November 2005: A balcony was added and the theatre was re-opened as a complete theatre seating 320. Star of stage, TV and film Anthony Valentine was named as patron of the theatre.
February 2009: The theatre was granted £47,900 from the Heritage Lottery to mark the centenary with a community celebration. A project called 2010 - One Hundred Years of the Empire Theatre in Blackburn was launched to encourage local people to discover the building’s rich history.
2010: The theatre officially launches its “Raise the Roof Appeal” with the dream of raising £100,000 to repair the leaky roof and build more rooms.
• Man with a van and skip: eight hours of support from Ken Wilkinson.

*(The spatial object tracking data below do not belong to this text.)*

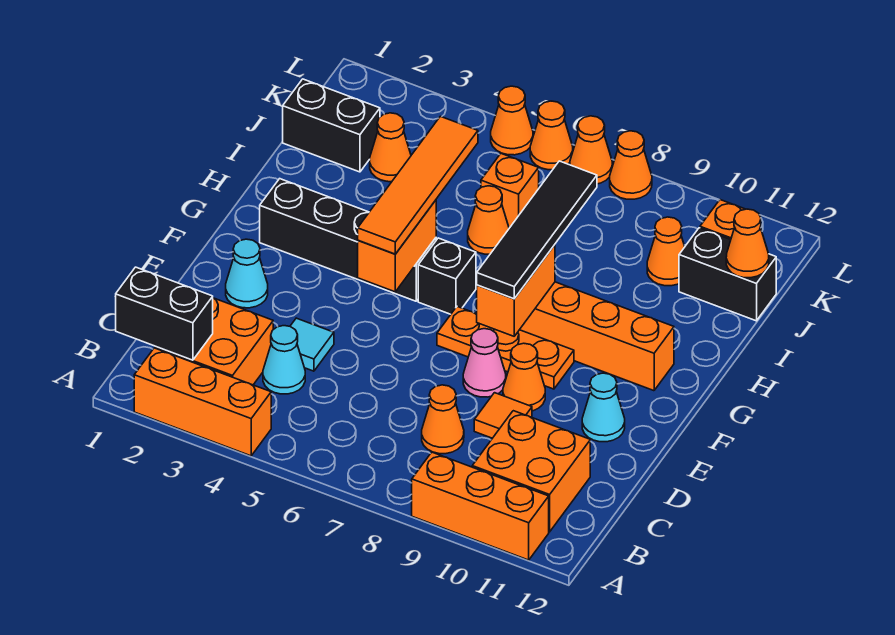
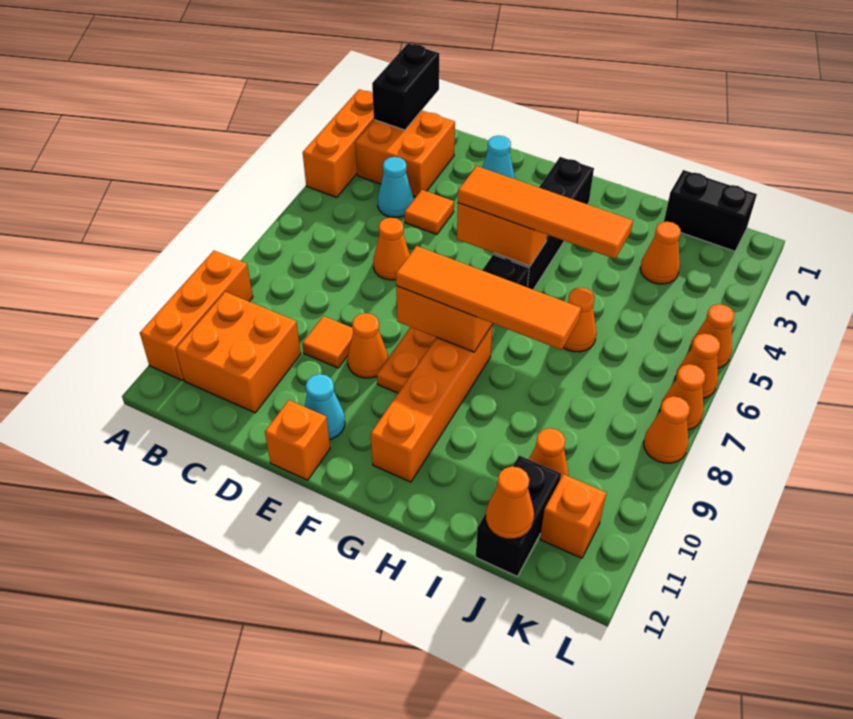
orange 1x1 cone [422,385,464,454] -> orange 1x1 cone moved to [373,217,410,280]
cyan 1x1 tile [290,318,334,371] -> orange 1x1 tile [404,190,454,234]
pink 1x1 cone [463,329,506,397] -> none
black 1x4 tile [477,161,597,299] -> orange 1x4 tile [396,246,581,350]
black 1x2 brick [283,79,380,172] -> black 1x2 brick turned to [664,170,757,251]
orange 1x1 brick [481,154,539,228] -> orange 1x1 brick moved to [265,400,330,480]

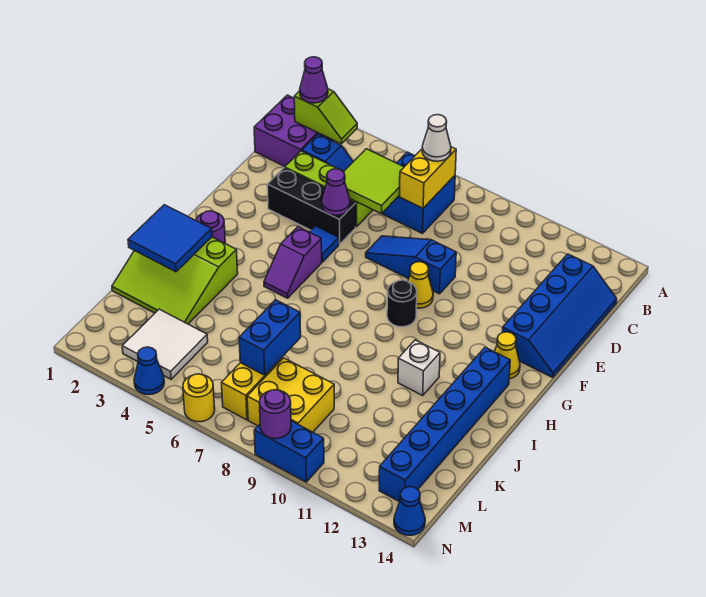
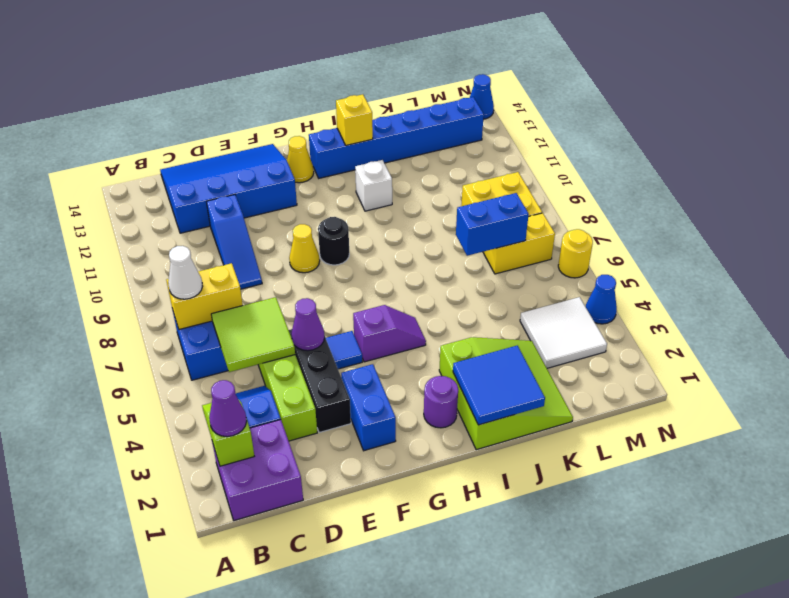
blue 2x4 slope [502,254,617,377] -> blue 3x4 slope [160,144,297,233]
blue 1x3 slope [366,236,456,294] -> blue 1x3 slope moved to [206,195,262,289]
none -> yellow 1x1 brick [336,94,373,145]
blue 1x2 brick [254,421,324,482] -> blue 1x2 brick moved to [341,364,396,451]
purple 1x1 round brick [259,390,291,439] -> none

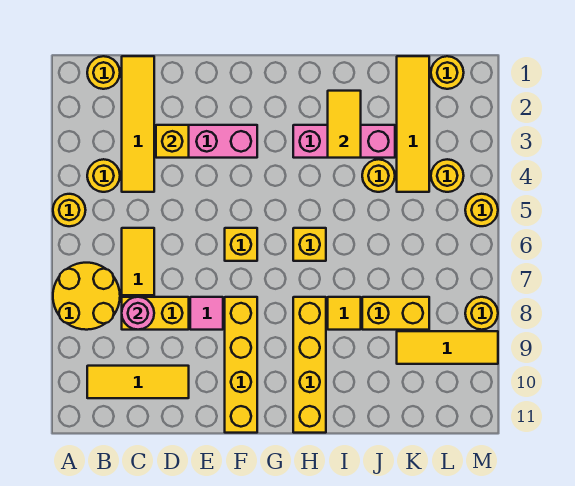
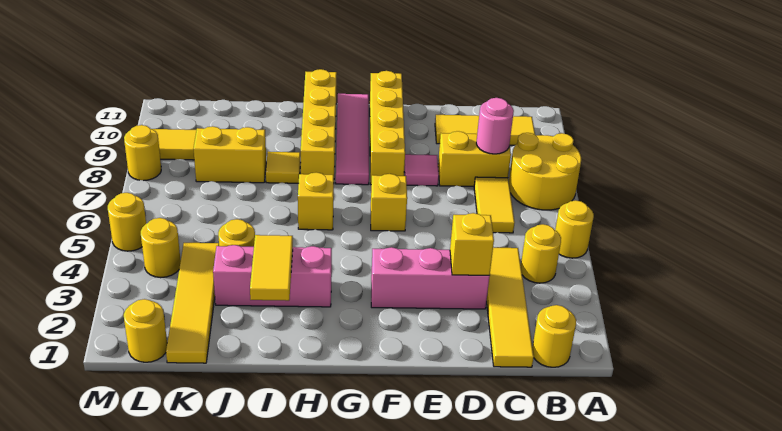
none -> pink 1x4 tile [336,94,369,185]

Can he fix it? yes he can!
• Millionaire’s get-away: Flights for two to a top Southampton hotel, a day aboard a luxury cruise ship in first class with pampering in the onboard spa.
• Huntley’s at home: A top chef from Huntley’s will come to your home and cook a three-course meal with wine for you and five guests.
• Elvis at your party: Steve Preston, one of the world’s most celebrated Elvis tribute acts will appear live at the venue of your choice.
• A spring clean of your house and garden: A professional housekeeper will deep-clean your home, a handyman will do all those odd jobs you’ve been putting off, and a gardener will tidy up your outside space.
• Star in a pantomime: Buy your way to fame and fortune with this walk-one role in panto Mother Goose to be presented by Pendle Productions in December 2010.
• Doggy holiday: One week’s board and lodging for your pet pooch at Tail Waggers of Blackburn.
• Dancing On Ice with judge Karen Barber: TV judge and coach from the reality show will give six ice skating lessons at Blackburn Ice Arena.
• Day at the Lancashire Telegraph: Be part of the news by spending a day with a working reporter on the Telegraph.